- [PROBLEM STATEMENT] Please write out exactly the lines of the data below from the line holding "G04 Gerber Fmt" through the line holding "0 Add four rect", and leave out the rest.

----- DATA

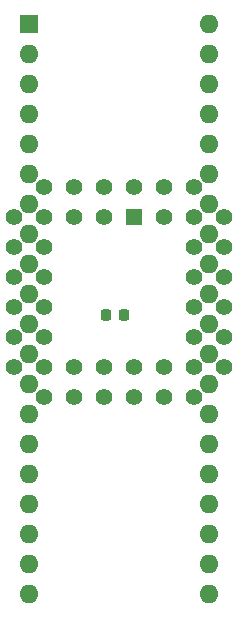
<source format=gbs>
%TF.GenerationSoftware,KiCad,Pcbnew,(6.0.0)*%
%TF.CreationDate,2022-03-13T18:44:15-04:00*%
%TF.ProjectId,z80plcc to dip,7a383070-6c63-4632-9074-6f206469702e,rev?*%
%TF.SameCoordinates,Original*%
%TF.FileFunction,Soldermask,Bot*%
%TF.FilePolarity,Negative*%
%FSLAX46Y46*%
G04 Gerber Fmt 4.6, Leading zero omitted, Abs format (unit mm)*
G04 Created by KiCad (PCBNEW (6.0.0)) date 2022-03-13 18:44:15*
%MOMM*%
%LPD*%
G01*
G04 APERTURE LIST*
G04 Aperture macros list*
%AMRoundRect*
0 Rectangle with rounded corners*
0 $1 Rounding radius*
0 $2 $3 $4 $5 $6 $7 $8 $9 X,Y pos of 4 corners*
0 Add a 4 corners polygon primitive as box body*
4,1,4,$2,$3,$4,$5,$6,$7,$8,$9,$2,$3,0*
0 Add four circle primitives for the rounded corners*
1,1,$1+$1,$2,$3*
1,1,$1+$1,$4,$5*
1,1,$1+$1,$6,$7*
1,1,$1+$1,$8,$9*
0 Add four rect primitives between the rounded corners*
20,1,$1+$1,$2,$3,$4,$5,0*
20,1,$1+$1,$4,$5,$6,$7,0*
20,1,$1+$1,$6,$7,$8,$9,0*
20,1,$1+$1,$8,$9,$2,$3,0*%
G04 Aperture macros list end*
%ADD10R,1.422400X1.422400*%
%ADD11C,1.422400*%
%ADD12R,1.600000X1.600000*%
%ADD13O,1.600000X1.600000*%
%ADD14RoundRect,0.225000X-0.225000X-0.250000X0.225000X-0.250000X0.225000X0.250000X-0.225000X0.250000X0*%
G04 APERTURE END LIST*
D10*
%TO.C,IC1*%
X127360000Y-84455000D03*
D11*
X124820000Y-81915000D03*
X124820000Y-84455000D03*
X122280000Y-81915000D03*
X122280000Y-84455000D03*
X119740000Y-81915000D03*
X117200000Y-84455000D03*
X119740000Y-84455000D03*
X117200000Y-86995000D03*
X119740000Y-86995000D03*
X117200000Y-89535000D03*
X119740000Y-89535000D03*
X117200000Y-92075000D03*
X119740000Y-92075000D03*
X117200000Y-94615000D03*
X119740000Y-94615000D03*
X117200000Y-97155000D03*
X119740000Y-99695000D03*
X119740000Y-97155000D03*
X122280000Y-99695000D03*
X122280000Y-97155000D03*
X124820000Y-99695000D03*
X124820000Y-97155000D03*
X127360000Y-99695000D03*
X127360000Y-97155000D03*
X129900000Y-99695000D03*
X129900000Y-97155000D03*
X132440000Y-99695000D03*
X134980000Y-97155000D03*
X132440000Y-97155000D03*
X134980000Y-94615000D03*
X132440000Y-94615000D03*
X134980000Y-92075000D03*
X132440000Y-92075000D03*
X134980000Y-89535000D03*
X132440000Y-89535000D03*
X134980000Y-86995000D03*
X132440000Y-86995000D03*
X134980000Y-84455000D03*
X132440000Y-81915000D03*
X132440000Y-84455000D03*
X129900000Y-81915000D03*
X129900000Y-84455000D03*
X127360000Y-81915000D03*
%TD*%
D12*
%TO.C,U1*%
X118465000Y-68089500D03*
D13*
X118465000Y-70629500D03*
X118465000Y-73169500D03*
X118465000Y-75709500D03*
X118465000Y-78249500D03*
X118465000Y-80789500D03*
X118465000Y-83329500D03*
X118465000Y-85869500D03*
X118465000Y-88409500D03*
X118465000Y-90949500D03*
X118465000Y-93489500D03*
X118465000Y-96029500D03*
X118465000Y-98569500D03*
X118465000Y-101109500D03*
X118465000Y-103649500D03*
X118465000Y-106189500D03*
X118465000Y-108729500D03*
X118465000Y-111269500D03*
X118465000Y-113809500D03*
X118465000Y-116349500D03*
X133705000Y-116349500D03*
X133705000Y-113809500D03*
X133705000Y-111269500D03*
X133705000Y-108729500D03*
X133705000Y-106189500D03*
X133705000Y-103649500D03*
X133705000Y-101109500D03*
X133705000Y-98569500D03*
X133705000Y-96029500D03*
X133705000Y-93489500D03*
X133705000Y-90949500D03*
X133705000Y-88409500D03*
X133705000Y-85869500D03*
X133705000Y-83329500D03*
X133705000Y-80789500D03*
X133705000Y-78249500D03*
X133705000Y-75709500D03*
X133705000Y-73169500D03*
X133705000Y-70629500D03*
X133705000Y-68089500D03*
%TD*%
D14*
%TO.C,C1*%
X124955000Y-92710000D03*
X126505000Y-92710000D03*
%TD*%
M02*

</source>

----------

- [ANSWER SECTION]
G04 Gerber Fmt 4.6, Leading zero omitted, Abs format (unit mm)*
G04 Created by KiCad (PCBNEW (6.0.0)) date 2022-03-13 18:44:15*
%MOMM*%
%LPD*%
G01*
G04 APERTURE LIST*
G04 Aperture macros list*
%AMRoundRect*
0 Rectangle with rounded corners*
0 $1 Rounding radius*
0 $2 $3 $4 $5 $6 $7 $8 $9 X,Y pos of 4 corners*
0 Add a 4 corners polygon primitive as box body*
4,1,4,$2,$3,$4,$5,$6,$7,$8,$9,$2,$3,0*
0 Add four circle primitives for the rounded corners*
1,1,$1+$1,$2,$3*
1,1,$1+$1,$4,$5*
1,1,$1+$1,$6,$7*
1,1,$1+$1,$8,$9*
0 Add four rect primitives between the rounded corners*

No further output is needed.